The government is very sensitive to anything that promotes social differentiation.  Thus every instance of relaxation of controls tends to breed new regulations and monitoring mechanisms aimed at arresting the growth of a new privileged class.  This naturally adds more weight to a cumbersome bureaucracy already laden with ritual functions.

Two schools of thought about the future of Cuban socialism are prevalent in America today.  The first says that the best way to erode Fidel Castro’s regime is by lifting existing economic sanctions so as to allow Cubans a taste of the possible life under a post-Castro order.  The second, George W. Bush’s preference, says there is only one way of bringing down the regime, and that is by tightening the sanctions even more until Cubans are compelled by daily hardship to protest the continuation of socialism.  The battle cry of the Miami Cubans is “democratization,” but what they really want is the return of Cuba to its former status as an American playground.

Fidel Castro’s strength does not lie in the repressive apparatus of a police state.  It resides rather in a deep sense of history held by many Cubans.
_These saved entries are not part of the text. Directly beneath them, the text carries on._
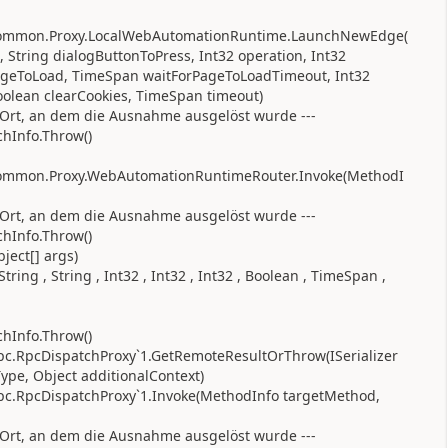
.Common.Proxy.LocalWebAutomationRuntime.LaunchNewEdge(
l, String dialogButtonToPress, Int32 operation, Int32
ageToLoad, TimeSpan waitForPageToLoadTimeout, Int32
oolean clearCookies, TimeSpan timeout)
Ort, an dem die Ausnahme ausgelöst wurde ---
hInfo.Throw()
Common.Proxy.WebAutomationRuntimeRouter.Invoke(MethodI
Ort, an dem die Ausnahme ausgelöst wurde ---
hInfo.Throw()
ject[] args)
ing , String , Int32 , Int32 , Int32 , Boolean , TimeSpan ,
hInfo.Throw()
pc.RpcDispatchProxy`1.GetRemoteResultOrThrow(ISerializer
ype, Object additionalContext)
pc.RpcDispatchProxy`1.Invoke(MethodInfo targetMethod,
Ort, an dem die Ausnahme ausgelöst wurde ---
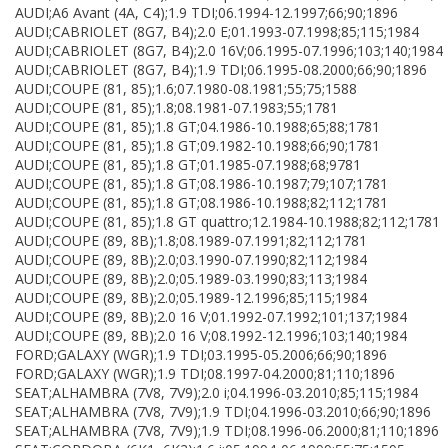
AUDI;A6 Avant (4A, C4);1.9 TDI;06.1994-12.1997;66;90;1896
AUDI;CABRIOLET (8G7, B4);2.0 E;01.1993-07.1998;85;115;1984
AUDI;CABRIOLET (8G7, B4);2.0 16V;06.1995-07.1996;103;140;1984
AUDI;CABRIOLET (8G7, B4);1.9 TDI;06.1995-08.2000;66;90;1896
AUDI;COUPE (81, 85);1.6;07.1980-08.1981;55;75;1588
AUDI;COUPE (81, 85);1.8;08.1981-07.1983;55;1781
AUDI;COUPE (81, 85);1.8 GT;04.1986-10.1988;65;88;1781
AUDI;COUPE (81, 85);1.8 GT;09.1982-10.1988;66;90;1781
AUDI;COUPE (81, 85);1.8 GT;01.1985-07.1988;68;9781
AUDI;COUPE (81, 85);1.8 GT;08.1986-10.1987;79;107;1781
AUDI;COUPE (81, 85);1.8 GT;08.1986-10.1988;82;112;1781
AUDI;COUPE (81, 85);1.8 GT quattro;12.1984-10.1988;82;112;1781
AUDI;COUPE (89, 8B);1.8;08.1989-07.1991;82;112;1781
AUDI;COUPE (89, 8B);2.0;03.1990-07.1990;82;112;1984
AUDI;COUPE (89, 8B);2.0;05.1989-03.1990;83;113;1984
AUDI;COUPE (89, 8B);2.0;05.1989-12.1996;85;115;1984
AUDI;COUPE (89, 8B);2.0 16 V;01.1992-07.1992;101;137;1984
AUDI;COUPE (89, 8B);2.0 16 V;08.1992-12.1996;103;140;1984
FORD;GALAXY (WGR);1.9 TDI;03.1995-05.2006;66;90;1896
FORD;GALAXY (WGR);1.9 TDI;08.1997-04.2000;81;110;1896
SEAT;ALHAMBRA (7V8, 7V9);2.0 i;04.1996-03.2010;85;115;1984
SEAT;ALHAMBRA (7V8, 7V9);1.9 TDI;04.1996-03.2010;66;90;1896
SEAT;ALHAMBRA (7V8, 7V9);1.9 TDI;08.1996-06.2000;81;110;1896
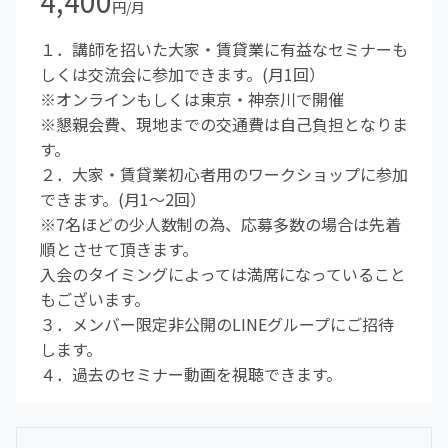
4,400
円/月
１．講師を招いた大家・賃貸業に有益なセミナーも
しくは交流会に参加できます。(月1回）
※オンラインもしくは東京・神奈川で開催
※懇親会費、現地までの交通費は自己負担となりま
す。
２．大家・賃貸業初心者用のワークショップに参加
できます。(月1～2回）
※7名ほどの少人数制の為、応募多数の場合は先着
順とさせて頂きます。
入会のタイミングによっては満席になっていること
もございます。
３．メンバー限定非公開のLINEグループにご招待
します。
４．過去のセミナー動画を視聴できます。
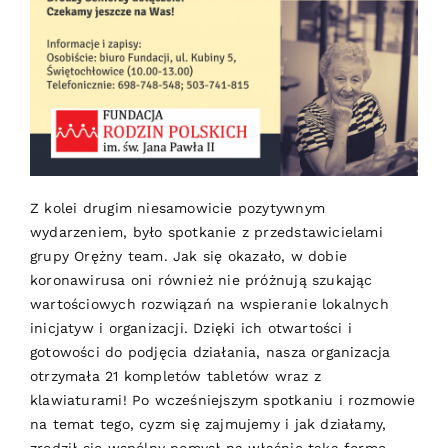
Z kolei drugim niesamowicie pozytywnym
wydarzeniem, było spotkanie z przedstawicielami
grupy
Orężny team
. Jak się okazało, w dobie
koronawirusa oni również nie próżnują szukając
wartościowych rozwiązań na wspieranie lokalnych
inicjatyw i organizacji. Dzięki ich otwartości i
gotowości do podjęcia działania, nasza organizacja
otrzymała 21 kompletów tabletów wraz z
klawiaturami! Po wcześniejszym spotkaniu i rozmowie
na temat tego, cyzm się zajmujemy i jak działamy,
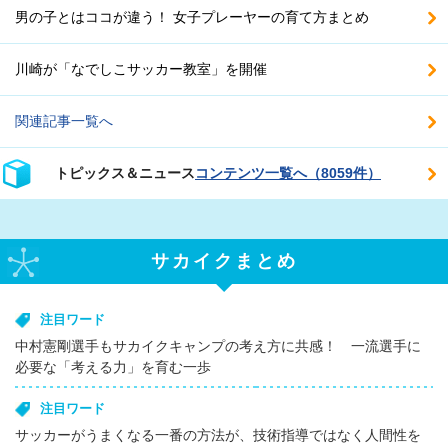
男の子とはココが違う！ 女子プレーヤーの育て方まとめ
川崎が「なでしこサッカー教室」を開催
関連記事一覧へ
トピックス＆ニュース
コンテンツ一覧へ（8059件）
サカイクまとめ
注目ワード
中村憲剛選手もサカイクキャンプの考え方に共感！ 一流選手に
必要な「考える力」を育む一歩
注目ワード
サッカーがうまくなる一番の方法が、技術指導ではなく人間性を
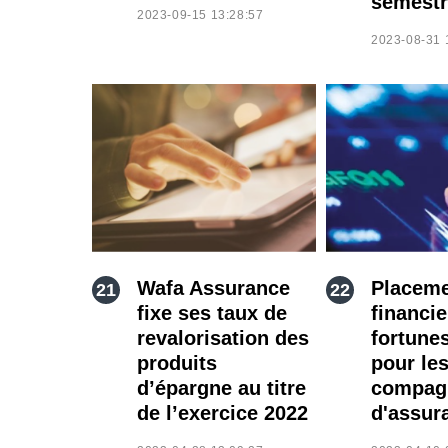
semestr
2023-09-15 13:28:57
2023-08-31 
Wafa Assurance
Placem
fixe ses taux de
financie
revalorisation des
fortune
produits
pour le
d’épargne au titre
compag
de l’exercice 2022
d'assur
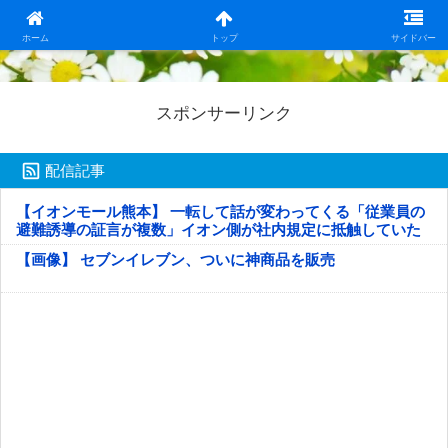
日本第一！ニュース録
ホーム
トップ
サイドバー
スポンサーリンク
配信記事
【イオンモール熊本】 一転して話が変わってくる「従業員の
避難誘導の証言が複数」イオン側が社内規定に抵触していた
疑い
【画像】 セブンイレブン、ついに神商品を販売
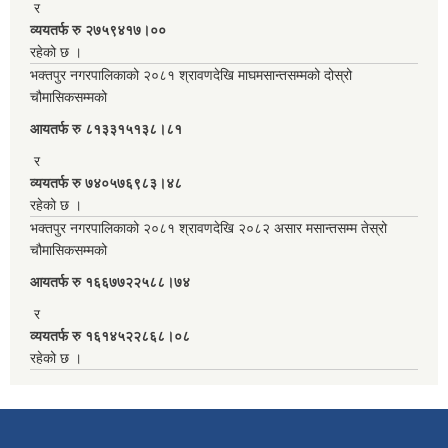
र
व्ययतर्फ रु २७५९४१७।००
रहेको छ ।
भक्तपुर नगरपालिकाको २०८१ श्रावणदेखि माघमसान्तसम्मको दोस्रो
चौमासिकसम्मको
आयतर्फ रु‌ ८१३३१५१३८।८१
र
व्ययतर्फ रु ७४०५७६९८३।४८
रहेको छ ।
भक्तपुर नगरपालिकाको २०८१ श्रावणदेखि २०८२ असार मसान्तसम्म तेस्रो
चौमासिकसम्मको
आयतर्फ रु‌ १६६७७२२५८८।७४
र
व्ययतर्फ रु १६१४५२२८६८।०८
रहेको छ ।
They may groan under the weight of a clumsy socialism that is running out of solutions, but Cubans are proud of their freedom.  They are proud that they have been able to stand up to the bullying antics of their imperial neighbor.  They may even think that Fidel is too old to run the country, but they don’t hate the man.  Fidel personifies the sovereignty of a small country in a world overrun by American arrogance.

A peek at the Cuban situation is instructive for us Filipinos.  We could have been them, and they could have been us.  The parallelisms and the separate routes taken are just so many.